I used to think “Everything happens for a reason” I used to believe in “meant to be” but when you are trying to figure out how you ended up alone with the fear of never having children and you pour over your life with a fine tooth comb and still can’t find an acceptable reason the only conclusion you can come up with is “Maybe everything doesn’t happen for a reason or maybe the reason sucks!”
In the dissection of your life, you start to think about the good things that just didn’t work out and you say “Wow, I wonder what would have happened if I went to a different college, if I gotten that job, moved away, dated so n so, married so n so” etc and you can see some of the reasons you ended up where you are now: If I had gotten that job or moved, I would have never met V or MA and I wouldn’t BFFs, M2 and I would only be mere acquaintances. I wouldn’t be as close to my sisters or mother. I would be divorced and struggling. I wouldn’t have my condo, I wouldn’t have experienced going to school in Manhattan or a whole host of reasons and then you think “Well, maybe everything does happen for a reason”
Then you start to go over bad things that have happened in your life. Are there some things that you can put into perspective and possible see the reason you had to go through that experience? Yes, there are. I can almost see why I’m having children older. I can’t quite understand the single thing but I can see the reason for the older. I always said that I didn’t want to be one of those mothers who drank and smoked and felt their kids got in the way of going out. I didn’t want that. I wanted my party days to be well behind me when I became a mom and it took me longer than most. “You’re out of time” is the reason I cleaned everything up. And maybe I needed that wake up call. I can see that reason. I can live with that reason. But I still to this day can’t figure out the reason my father left me when I was little. Was that to prepare me to be a single mom? Because if that’s the reason then that reason really sucks! And my miscarriage…there will never be an acceptable reason…ever…

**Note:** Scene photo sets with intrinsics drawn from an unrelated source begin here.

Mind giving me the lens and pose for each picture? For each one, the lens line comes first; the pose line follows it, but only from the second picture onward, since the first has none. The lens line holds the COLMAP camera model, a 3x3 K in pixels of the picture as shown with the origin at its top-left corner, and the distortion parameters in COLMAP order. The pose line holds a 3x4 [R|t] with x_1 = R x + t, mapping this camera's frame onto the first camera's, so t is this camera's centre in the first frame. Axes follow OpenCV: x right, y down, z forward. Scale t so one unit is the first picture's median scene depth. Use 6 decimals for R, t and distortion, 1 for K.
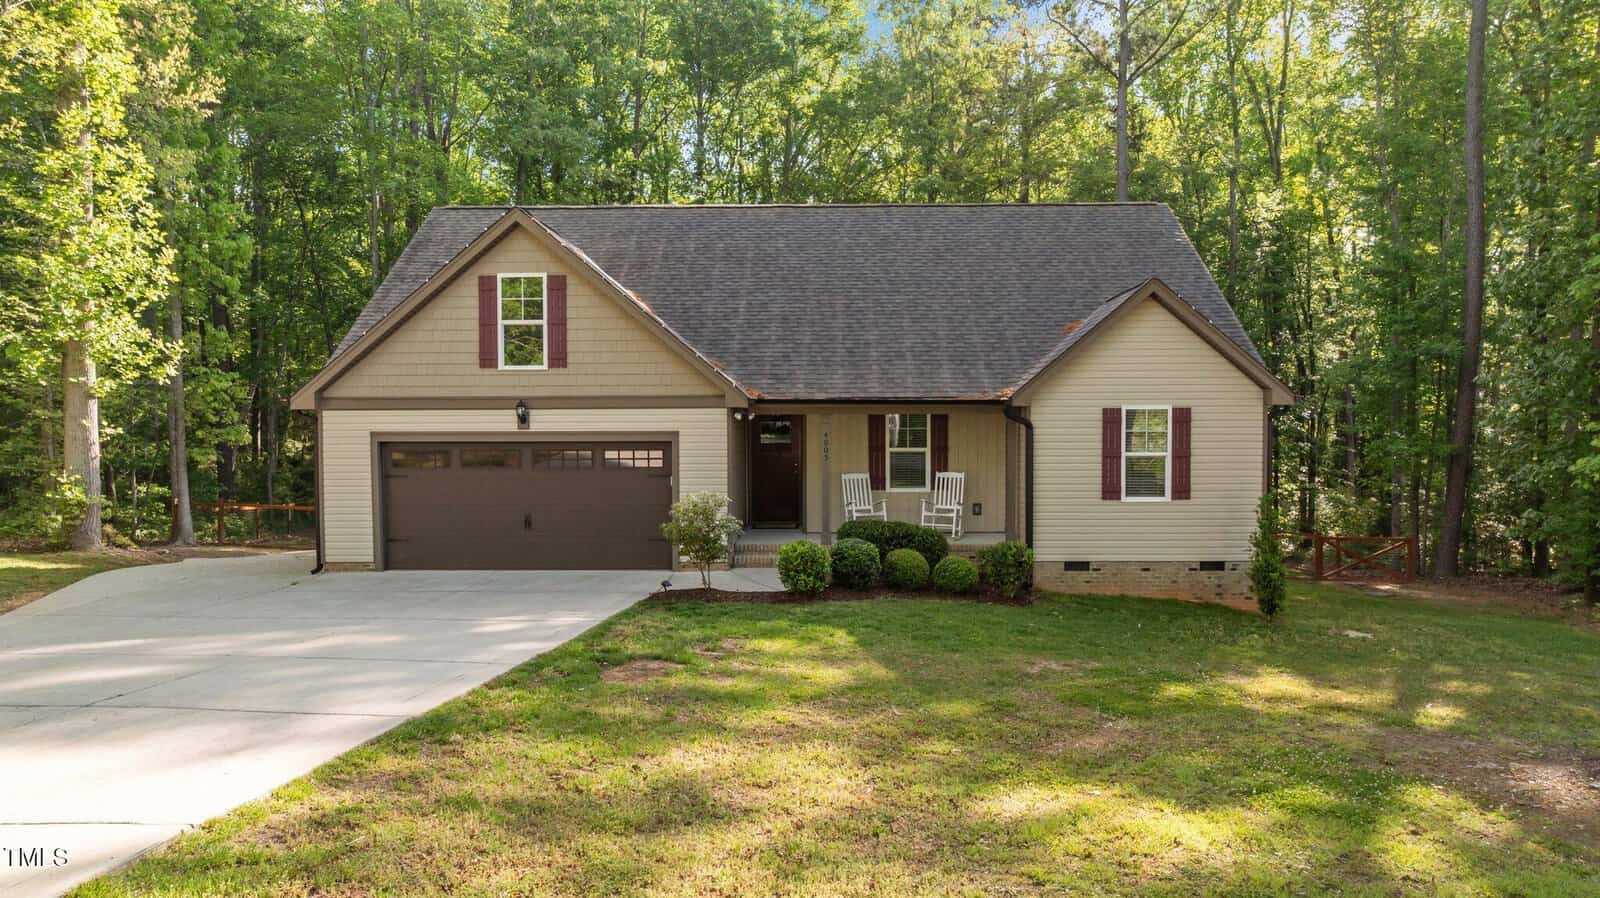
lens RADIAL K [[1139.9, 0, 803.1], [0, 1139.9, 447.2], [0, 0, 1]] dist [-0.033602, 0.045285]
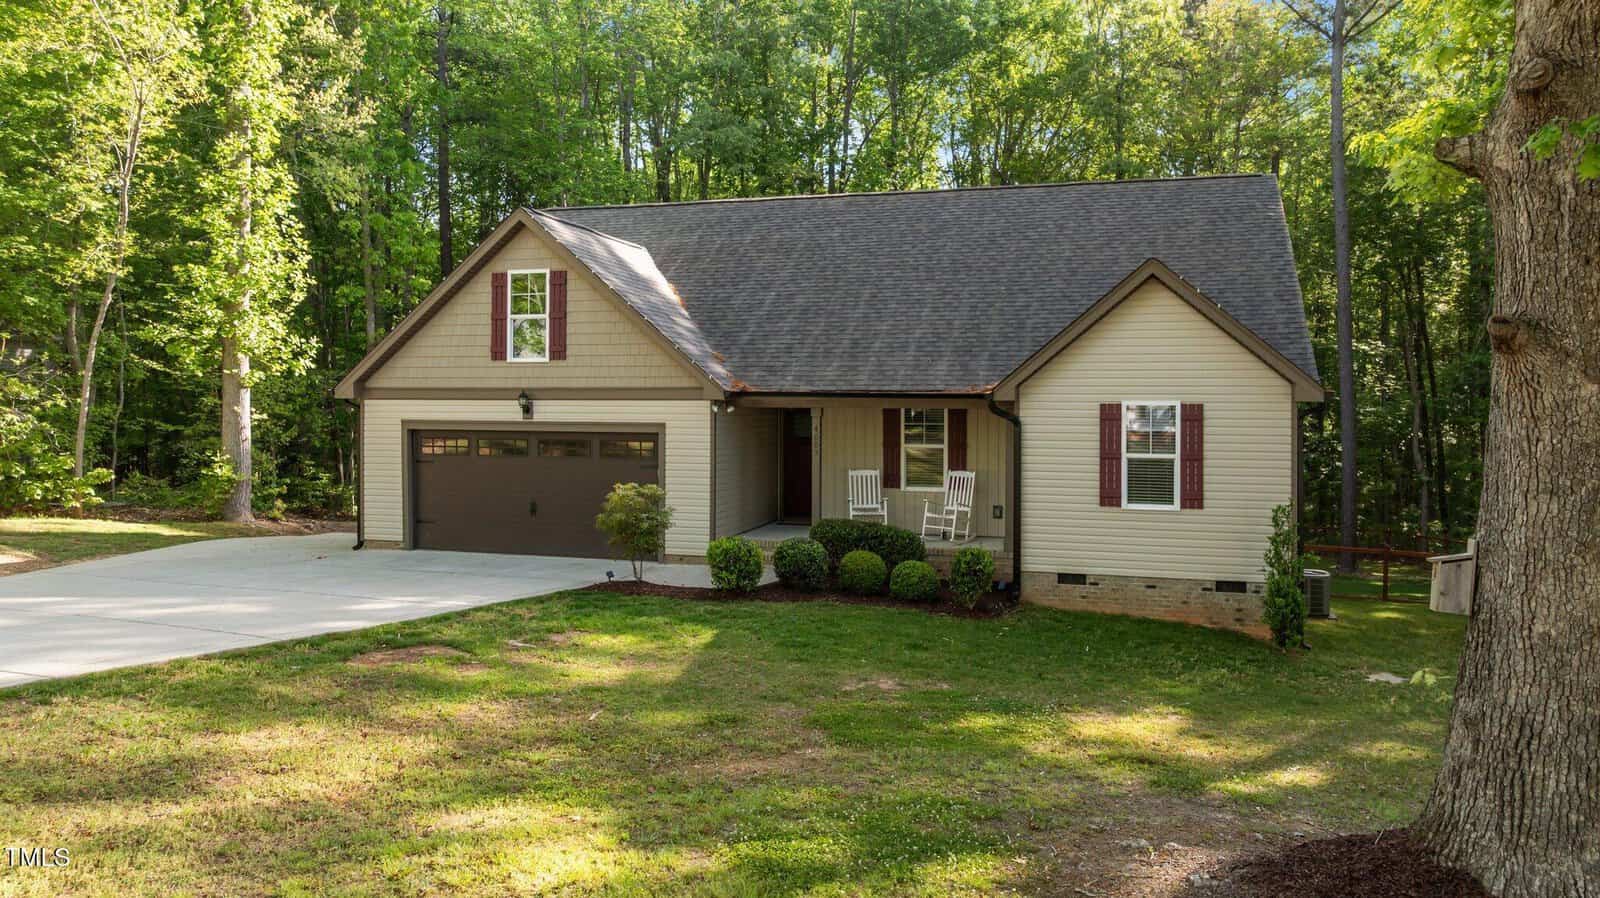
lens RADIAL K [[1151.1, 0, 803.8], [0, 1151.1, 399.1], [0, 0, 1]] dist [-0.019604, 0.000037]
pose [[0.959702, 0.007502, -0.280919, 0.291714], [-0.017987, 0.999234, -0.034765, -0.002152], [0.280443, 0.038417, 0.959102, 0.062835]]
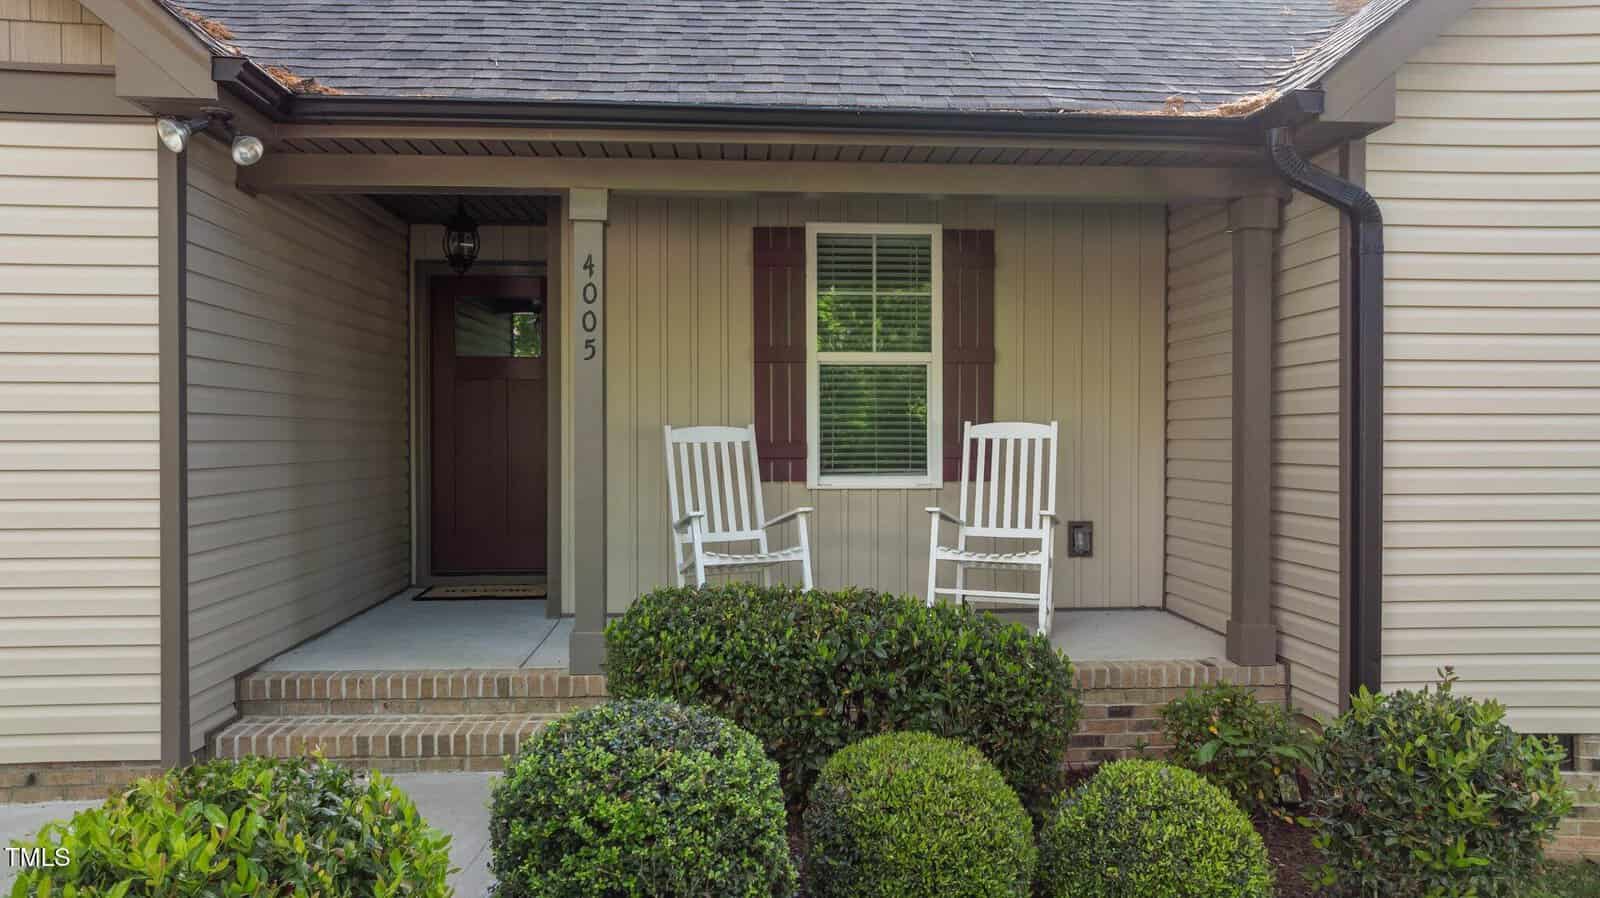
lens RADIAL K [[1139.9, 0, 803.1], [0, 1139.9, 447.2], [0, 0, 1]] dist [-0.033602, 0.045285]
pose [[0.996825, 0.002152, 0.079598, 0.050679], [0.000111, 0.999596, -0.028410, 0.040985], [-0.079627, 0.028328, 0.996422, 0.749770]]
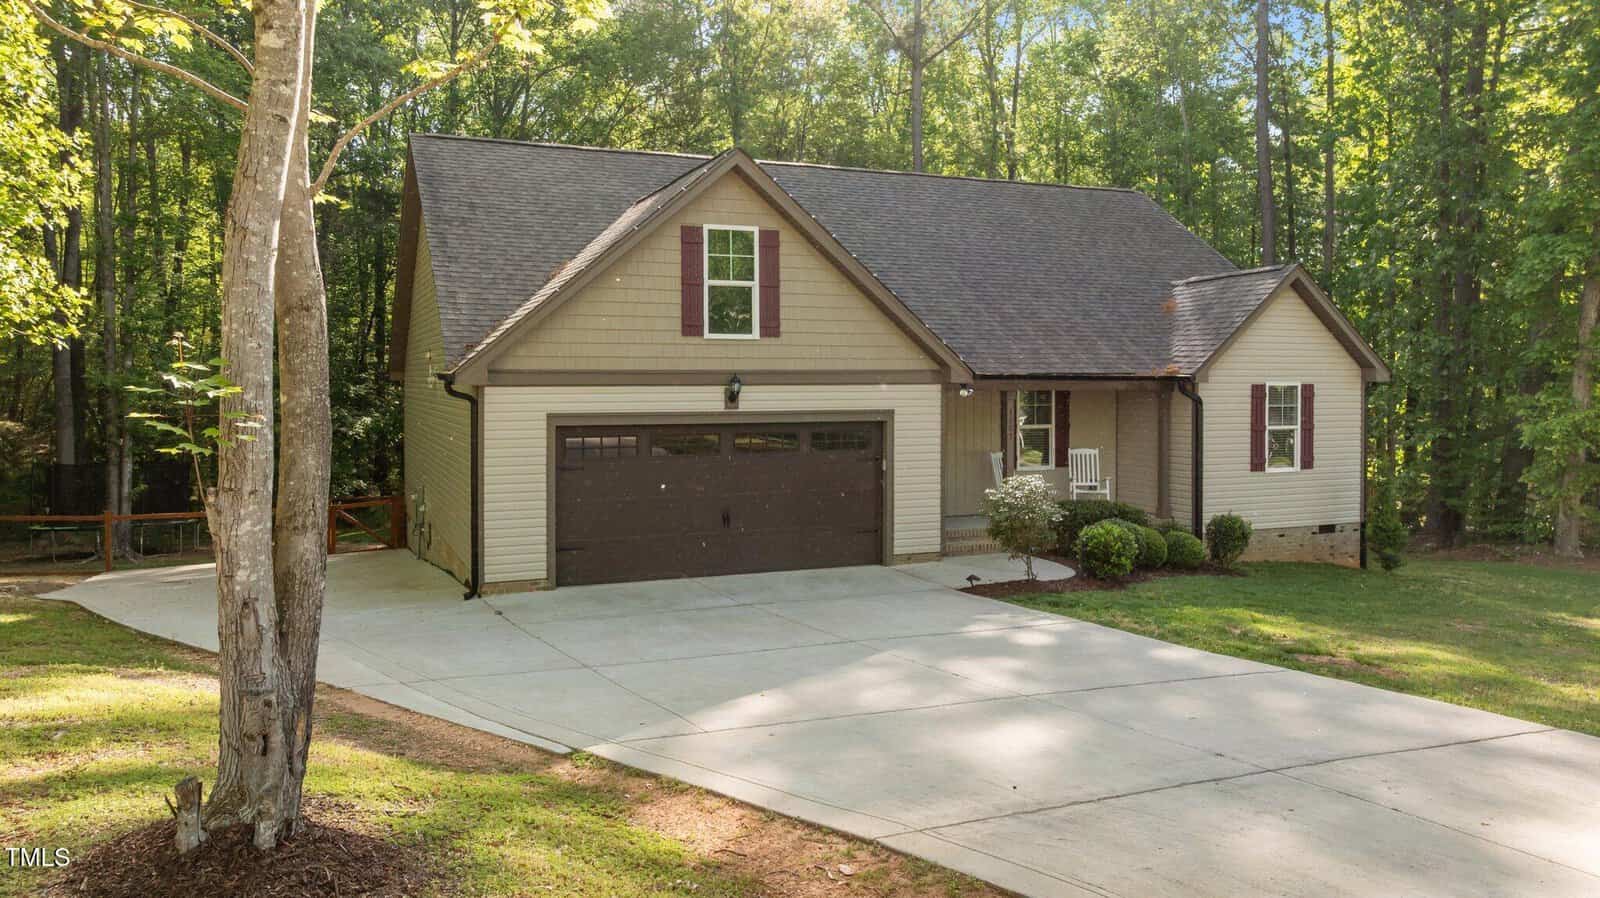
lens RADIAL K [[1151.1, 0, 803.8], [0, 1151.1, 399.1], [0, 0, 1]] dist [-0.019604, 0.000037]
pose [[0.913483, -0.004864, 0.406849, -0.546476], [0.013349, 0.999748, -0.018021, -0.007042], [-0.406659, 0.021893, 0.913318, 0.194715]]
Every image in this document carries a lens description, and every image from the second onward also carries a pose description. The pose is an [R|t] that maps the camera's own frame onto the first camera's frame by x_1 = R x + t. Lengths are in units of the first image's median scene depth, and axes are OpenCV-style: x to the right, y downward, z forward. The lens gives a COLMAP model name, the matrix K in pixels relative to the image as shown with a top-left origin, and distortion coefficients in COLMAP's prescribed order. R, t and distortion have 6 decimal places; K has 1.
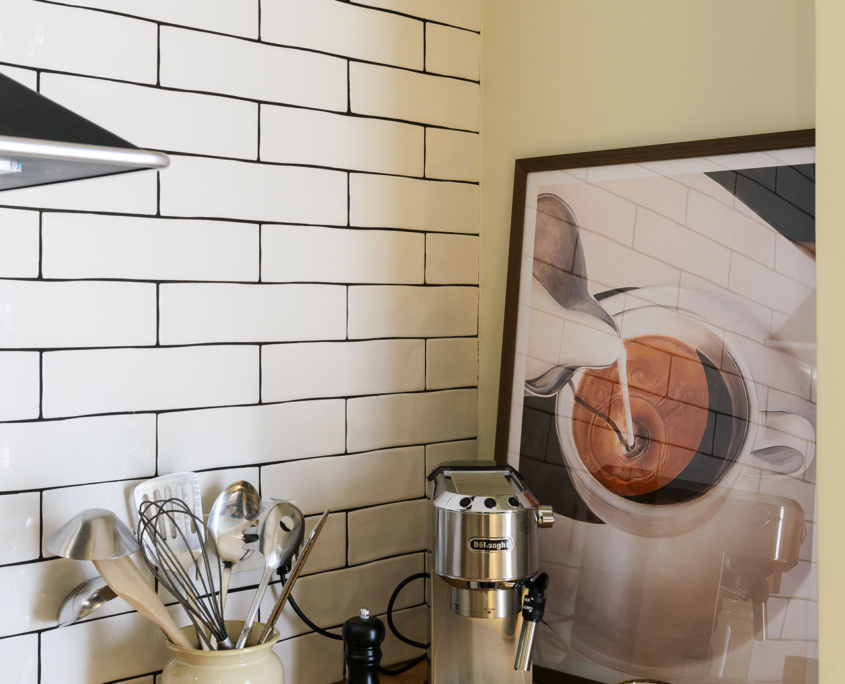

So, yes, there are times when you can see the reason but there are other times where there is no clear answer and without out that answer then there is no reason. Or maybe the reason is that unclear, very vague answer your mother would give you when she had no good reason: “Because. Just because”. What if the reason is “Because”!!
I usually get the old standby reasons: “It’s because are so strong” or “You are stronger than most” So, if I was weak I wouldn’t have to go through this heartache! What kinda reason is that? “God is testing you” Well, you know what….go test someone else! I’ve had my fill thank you! Why don’t you go pick on someone weak! On that one I’m just kidding. In that case I’d rather it be me…could that be the reason? Or there’s the ever so popular: “God only gives you what you can handle” So when is it enough? When have you reached all you can handle? When do you get to cry “Uncle”? I think the big guy’s missed the boat on this one b/c I’m at my limit!
To me the above are not reasons…and if they truly are the reason then the reason does suck!
How can you look a woman in the eye and say that there is a reason she can’t have children? There is a reason she has recurring miscarriages? There is a reason her hopes and dreams might not come true? But a) you might never find out that reason or b) the reason may suck! I really don’t think that I believe that “Everything happens for a reason”. If it was true then all of this is happening because of some vague, cryptic reason …I just don’t buy it! And if you never find out the reason then what’s the point!! Or if the reason is just “Because” then there is no point!
And as much as I don’t get it. As much as I don’t buy it. As much as the “Everything happens for a reason” excuse has flown out the window for me, I continue to ask God to show me the reason. Every day I ask him to please show me what I am supposed to do and what I’m supposed to learn. I ask him to please show me why I am at this place in my life, why I am at this scary, emotional place and I keep asking him what the reason is! I keep asking for a reason greater than Because!